Eaton Vance publishes the fund’s holdings and credit-quality breakdown, typically showing what percentage is investment-grade (higher credit quality) versus speculative-grade (lower-rated). The “high income” mandate signals comfort with lower-rated, longer-duration bonds to squeeze out extra yield.

Interest-rate and credit risks

EVYM is vulnerable to two kinds of loss. First, if interest rates rise, the value of existing bonds falls — longer-maturity bonds are especially sensitive. If you buy at 3 percent and rates rise to 5 percent, your bond is worth less. If you hold to maturity, you get your principal back, but if you sell before then, you realize a loss.

Second, credit risk is real. An individual issuer can default. A hospital can go bankrupt. A transit system can run out of revenue. During the financial crisis and pandemic, some municipal issuers struggled to pay bonds. Diversification across hundreds of issuers reduces the damage from any single default, but it does not eliminate the risk entirely. A systemic municipal crisis — a scenario in which widespread economic stress forces many issuers to default simultaneously — would affect the entire fund.

Additionally, the tax-exempt market can face demand shocks. If federal tax reform reduced the value of tax exemption, or if the federal government crowded out demand for municipal debt by issuing too much of its own, muni valuations could suffer regardless of underlying credit quality.

Who EVYM is for

EVYM is appropriate for high-income investors who want tax-efficient income and who understand and accept revenue-bond credit risk. It requires being in a high enough tax bracket that the tax exemption provides a meaningful advantage. It is not appropriate for anyone holding it in a tax-deferred account, where the tax exemption provides no benefit and you would be better off in a higher-yielding taxable alternative.

The fund also requires comfort with illiquid, complex credit analysis. Municipal bonds are less liquid than stocks or Treasuries. Many investors buy municipal bond funds to avoid this research, relying on the fund manager’s expertise. EVYM’s manager at Eaton Vance brings experience, but due diligence by the investor — understanding the fund’s holdings and the credit profile of its issuers — is still advisable.

Researching EVYM

Start with the fund’s fact sheet and holdings list on Eaton Vance’s website. Understand what portion of the fund is in hospital bonds, toll roads, utilities, housing authorities, and other categories, because different sectors have different risk profiles and economic sensitivities.

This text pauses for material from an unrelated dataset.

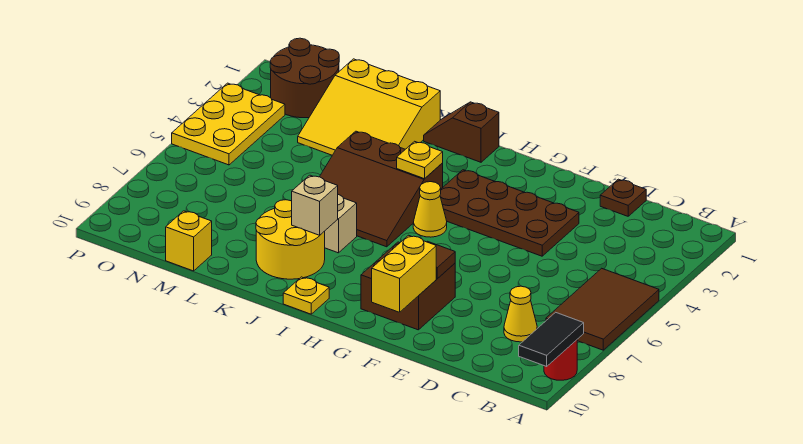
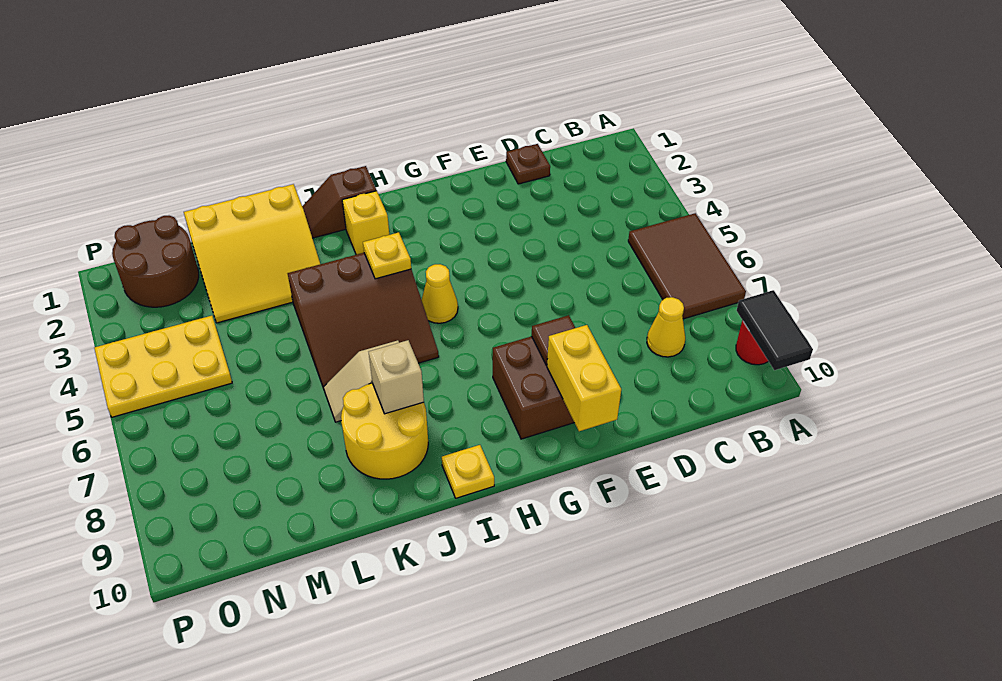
brown plate E3:H4 level 1 -> none
yellow brick M10 level 1 -> yellow brick I2 level 1
yellow plate O3:P5 level 1 -> yellow plate N4:P5 level 1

Monitor the fund’s distribution and yield relative to taxable bond alternatives. Calculate the tax-equivalent yield — the yield a taxable bond would need to offer you the same after-tax income — and compare it to what similar taxable funds are yielding. If the tax-equivalent yield is not compelling, the fund is not providing a meaningful advantage.

Track major municipal bond indices and news about large issuers, particularly in states and sectors well-represented in the fund. Watch for credit-rating downgrades or payment delays. Changes to federal tax policy are also important — any shift in the tax treatment of municipal bond interest would materially affect valuations and the fund’s appeal.

Finally, understand that the higher yield the fund offers is compensation for credit risk relative to U.S. Treasury bonds. That compensation must be adequate for the risks you are taking.